Children in the camp are excited to see someone new.

A future in the works

For Raku Mae, who does not have authorization to leave her home at Noh Po Camp, the knowledge that she lives in a different reality is permanent. “For security, [it’s] very strict for us, because we are here illegal, not legal, so we have to pay a lot,” she sighs. To travel from the camp to the office, it costs her between 15 to 20 times the fare paid by Thais to ride the same route because of the unofficial fees she must pay to get through the military checkpoints along the road. “It is very difficult to travel … We don’t have money.” Later, she recalls a Thai police raid on the KWO office when a group of students and their English teacher, an American volunteer, were taken across the border into Burma in an unofficial expulsion from the country. Though they were allowed to return after one day, incidents like this further underline the unpredictability of their situation.

Despite everything, Raku Mae and her friends cannot fathom leaving their work in the border area. Cho Cho, 24, is a trainer for the KWO who is learning about subjects like democracy, federalism, constitutional law, and human rights, and then transferring the knowledge to other Karen. Her hopes are still high that her work may bring about improvements in her country. “I hope to change [the] government inside Burma, because I want to come back inside Burma.” She sees herself as indispensable to her people. Resettling would be equal to deserting her people and their plight, even though her own future would be much brighter if she left.

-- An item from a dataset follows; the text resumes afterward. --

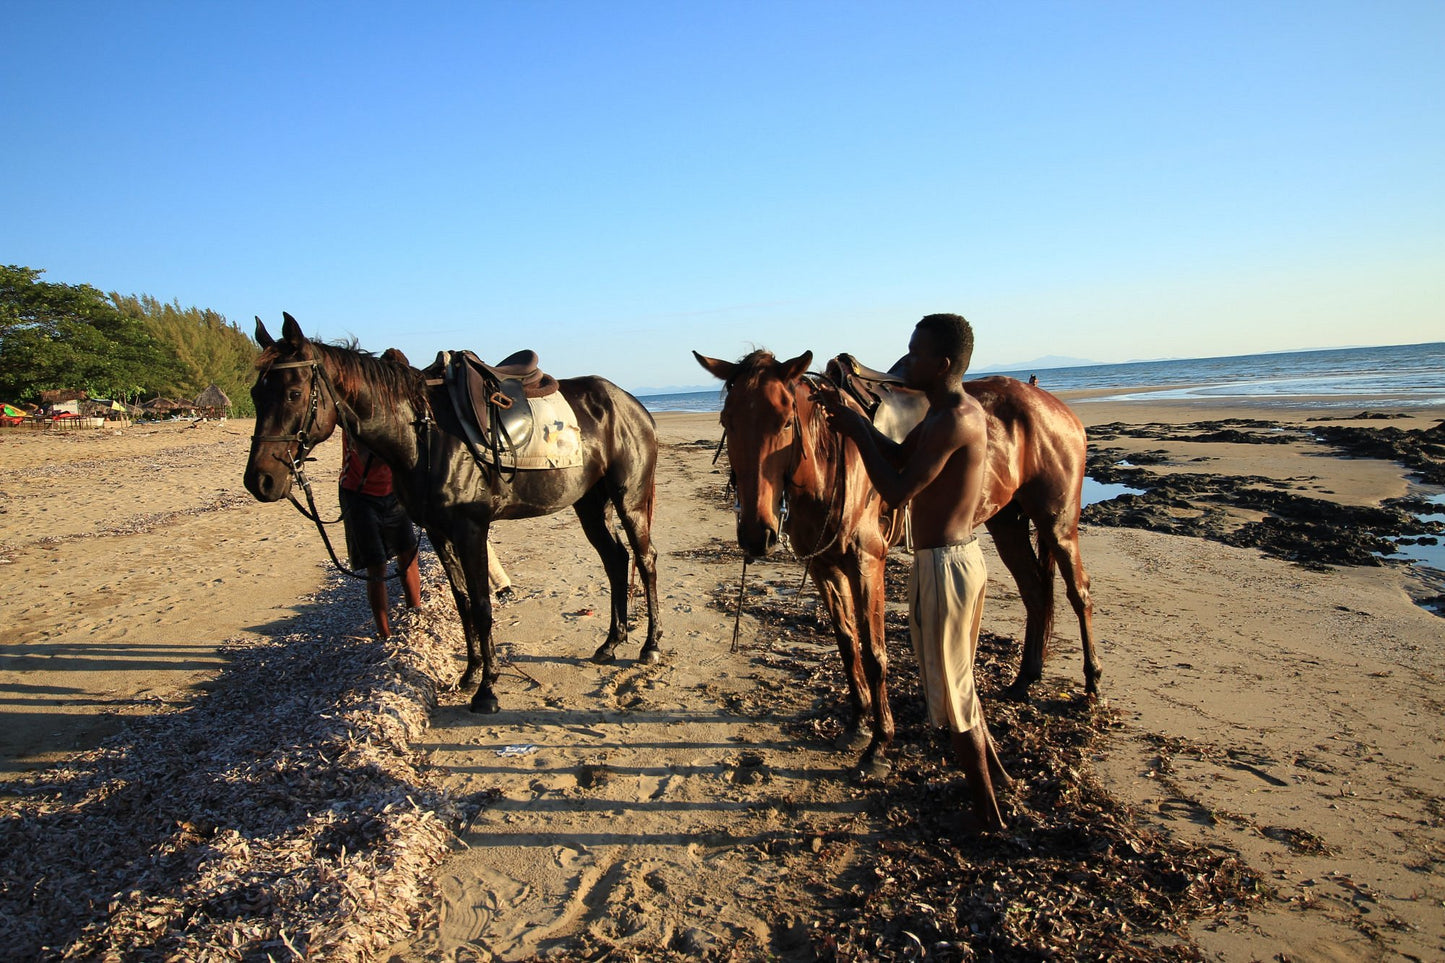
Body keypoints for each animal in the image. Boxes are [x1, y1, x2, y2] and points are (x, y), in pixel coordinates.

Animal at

Young and intelligent, Cho Cho would have a good chance of attending university if she left, and likely would be able to pursue her dream of being a lawyer. If she stays, biding her time for freedom in Burma, she loses this opportunity forever. Even if Burma someday becomes the democratic country she longs for, her whole life will be devoted to reconstructing the country — with no time to pursue the sacrificed desires for her own future. Yet her idealism runs strong. “I want to learn,” she says, “so that when the time comes, I will be here to help my people know their rights and to know what they should ask for themselves … If they know their rights, they can do anything.”